I don’t think you’d need to worry so much about avoiding stocks like Berkshire Hathaway and other holding companies, since they are also companies in their own right, with management interested in their own profits as well as the companies they hold from time to time. However, there are stocks that are not “holding companies” but more like mutual funds, though traded as common stock. I’m thinking of one that I used to own many years ago, sold on the NYSE, and called “The India Fund”. It’s a market basket of various Indian company stocks, traded under “IFN” on the NYSE. That closed today at around $20 per share. I’m not sure how it’s made up any more; I doubt that it follows the model that you’re proposing. (No one would, since the valuations are all over the map, as you’ve just seen.)
Of course, you’d also need to be aware of currency valuations, since you can’t buy stocks in Paris, for example, with US or Canadian $.
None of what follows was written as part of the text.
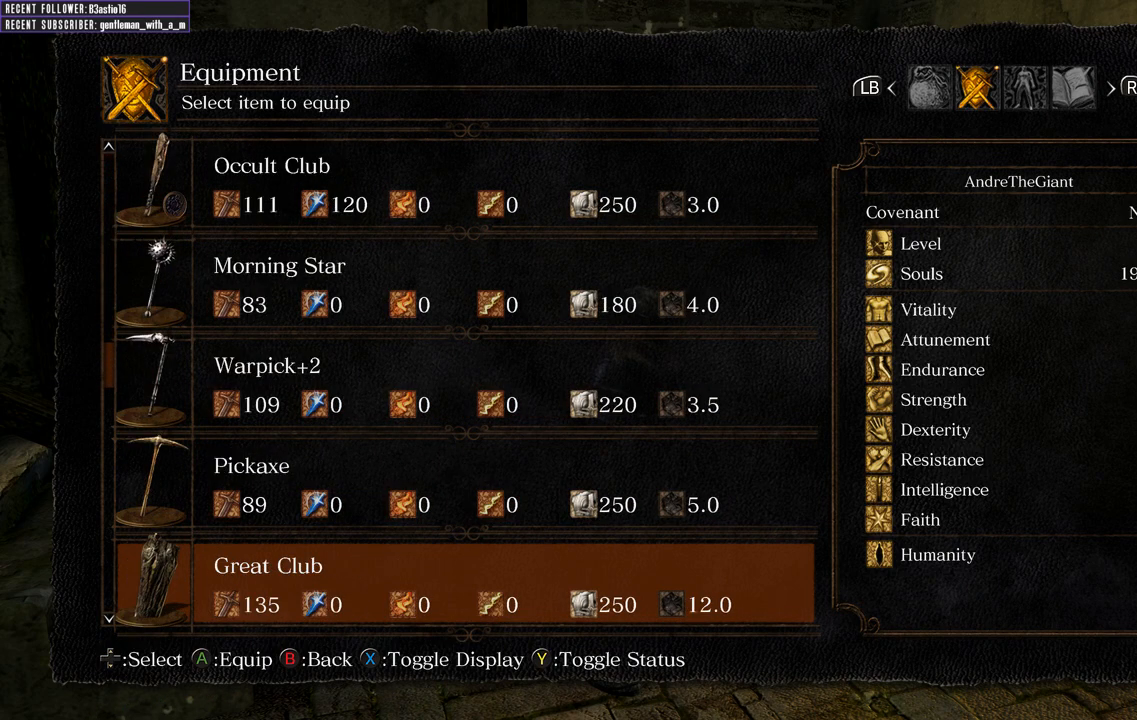
{"buttons": [], "left_stick": "center", "right_stick": "center", "events": [[83, "DPAD_DOWN", "down"], [200, "DPAD_DOWN", "up"]]}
I’ve never even looked at Japanese or Chinese markets, so I have no feel for them at all. (Not much for the European markets, for that matter.)
I think it would end up costing you on the order of $500 K or more. (Berkshire Hathaway closed today at around $175,000 per share, so that’s going to be a hugely weighted stock in your portfolio.)
So… here you go so you can get started. Let me know how it turns out.